- Also known as: The Impalas, The Four Jewels
- Origin: Washington, D.C., United States
- Genres: Pop, R&B
- Years active: 1961–1968, 1985
- Past members: Sandra Bears Grace Ruffin Margie Clarke (deceased) Carrie Mingo (1961–1963) Martha Harvin (1963–1968)

= The Jewels =

American girl group

The Jewels (initially The Impalas, later The Four Jewels) were an American girl group from Washington, D.C., United States.

==Overview==
The group began singing as The Impalas in 1961; its members had attended Roosevelt High School and sang in Trinity AME Zion Church. Early on the group began performing in Bo Diddley's basement, and Diddley recorded their debut single "I Need You So Much", which was released on Checker Records. The record never caught on, and in 1962 producer Bob Lee changed the group's name to The Four Jewels. The single "Loaded with Goodies" next appeared on Start Records, a local D.C. label, followed by Chess single "That's What They Put Erasers on Pencils For". They also sang backup vocals for member Grace Ruffin's cousin, Billy Stewart. Carrie Mingo left the group around 1963 and was replaced by Martha Harvin; at this time the group became simply The Jewels. The group went on to record for Dynamite Records, Federal, Tec Records, and King over the next few years.

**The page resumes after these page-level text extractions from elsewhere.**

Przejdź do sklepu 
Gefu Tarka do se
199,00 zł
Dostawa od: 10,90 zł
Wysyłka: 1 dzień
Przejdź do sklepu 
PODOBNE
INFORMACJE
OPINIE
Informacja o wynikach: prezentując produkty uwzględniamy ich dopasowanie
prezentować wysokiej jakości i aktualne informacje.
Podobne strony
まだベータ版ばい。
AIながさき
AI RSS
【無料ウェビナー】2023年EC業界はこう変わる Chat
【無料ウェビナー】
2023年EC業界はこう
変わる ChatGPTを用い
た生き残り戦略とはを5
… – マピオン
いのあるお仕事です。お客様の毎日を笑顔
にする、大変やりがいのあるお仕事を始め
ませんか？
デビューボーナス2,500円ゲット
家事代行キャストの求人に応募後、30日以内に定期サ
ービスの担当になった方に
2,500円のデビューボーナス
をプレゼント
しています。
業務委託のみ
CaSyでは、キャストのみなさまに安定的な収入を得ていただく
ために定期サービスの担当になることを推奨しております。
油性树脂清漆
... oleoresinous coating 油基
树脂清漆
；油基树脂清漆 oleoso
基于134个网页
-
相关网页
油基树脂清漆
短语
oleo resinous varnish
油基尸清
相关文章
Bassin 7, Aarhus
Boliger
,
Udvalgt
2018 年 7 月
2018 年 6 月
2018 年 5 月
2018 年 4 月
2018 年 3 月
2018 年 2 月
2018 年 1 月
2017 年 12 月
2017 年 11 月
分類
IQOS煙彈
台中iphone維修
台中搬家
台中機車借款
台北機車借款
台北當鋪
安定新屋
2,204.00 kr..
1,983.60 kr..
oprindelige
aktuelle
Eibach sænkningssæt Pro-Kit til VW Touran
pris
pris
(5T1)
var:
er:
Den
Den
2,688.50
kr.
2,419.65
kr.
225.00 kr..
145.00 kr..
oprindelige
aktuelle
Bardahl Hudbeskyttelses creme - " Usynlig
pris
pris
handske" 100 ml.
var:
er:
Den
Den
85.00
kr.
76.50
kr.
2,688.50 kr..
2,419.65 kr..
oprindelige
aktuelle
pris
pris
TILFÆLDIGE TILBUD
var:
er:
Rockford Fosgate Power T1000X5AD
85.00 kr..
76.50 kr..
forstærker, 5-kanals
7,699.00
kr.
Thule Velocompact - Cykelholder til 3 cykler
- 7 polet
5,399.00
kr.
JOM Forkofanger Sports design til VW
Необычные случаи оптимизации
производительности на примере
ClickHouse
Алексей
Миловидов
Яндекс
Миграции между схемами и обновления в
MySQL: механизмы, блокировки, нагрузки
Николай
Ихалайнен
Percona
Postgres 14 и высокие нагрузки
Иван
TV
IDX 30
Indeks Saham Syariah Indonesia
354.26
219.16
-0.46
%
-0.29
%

In 1964 the group signed to Dimension Records and released the single "Opportunity". Late in 1964 the tune peaked at #64 on the US Billboard Hot 100 but climbed all the way to #2 on KRLA 1110. This was followed by the single "But I Do" b/w "Smokey Joe", which missed the national charts and marked the end of their association with Dimension. Beginning in 1965, the group toured across the U.S. as backing vocalists with James Brown. They intended to record at Motown Records when the tour stopped in Detroit, but the studios were closed the day they were in town. Brown produced two more singles for the group, but they did not sell, and the group disbanded in 1968.

Martha Harvin changed her stage name to Martha High and went on to tour with Brown for some thirty years, in addition to releasing a solo disco album in 1979. The original four members reunited in 1985 and released an album of their singles re-recorded, entitled Loaded with Goodies. On August 3, 2017, Sandra Bears came onstage for a cameo during a set by the Hall Monitors at Hill Country in Washington, D.C., singing "A Fool in Love" and "Opportunity."

Clarke (born Marjorie Elizabeth Clarke on February 23, 1945) died on September 21, 2019, at age 74.

==Discography==
===Albums===
- Loaded with Goodies (BJM Records, 1985) (credited as the Four Jewels)

===Singles===

| No. | Title (A-side / B-side) | Label and no. | Year | Peak chart positions |  |
| US Hot 100 | US R&B |
| 1 | "Loaded with Goodies" b/w "Fire" (credited as the Four Jewels) | Start 638 | 1962 | — | — |
| 2 | "Loaded with Goodies" b/w "Dapper Dan" (credited as the Four Jewels) | Checker 1039 | 1963 | — | — |
| 3 | "Baby It's You" b/w "She’s Wrong for You Baby" (credited as the Four Jewels) | Tec 3007 | 1964 | — | — |
| 4 | "Time for Love" b/w "That's What They Put Erasers on Pencils For" | Checker 1069 | — | — |
| 5 | "Opportunity" b/w "Gotta Find a Way" | Dimension 1034 | 64 | 18 |
| 6 | "But I Do" b/w "Smokey Joe" | Dimension 1048 | 1965 | — | — |
| 7 | "Papa Left Mama Holding the Bag" b/w "This Is My Story" | Dynamite 2000 | — | — |
| 8 | "This Is My Story" b/w "My Song" | Federal 12541 | 1966 | — | — |
| 9 | "Lookie Lookie Lookie" b/w "Smokey Joe's" | King 6068 | 1967 | — | — |
| 10 | "Baby Don't You Know" b/w "Never Find a Love like Mine" (credited as the Brownettes) | King 6153 | 1968 | — | — |
"—" denotes releases that did not chart.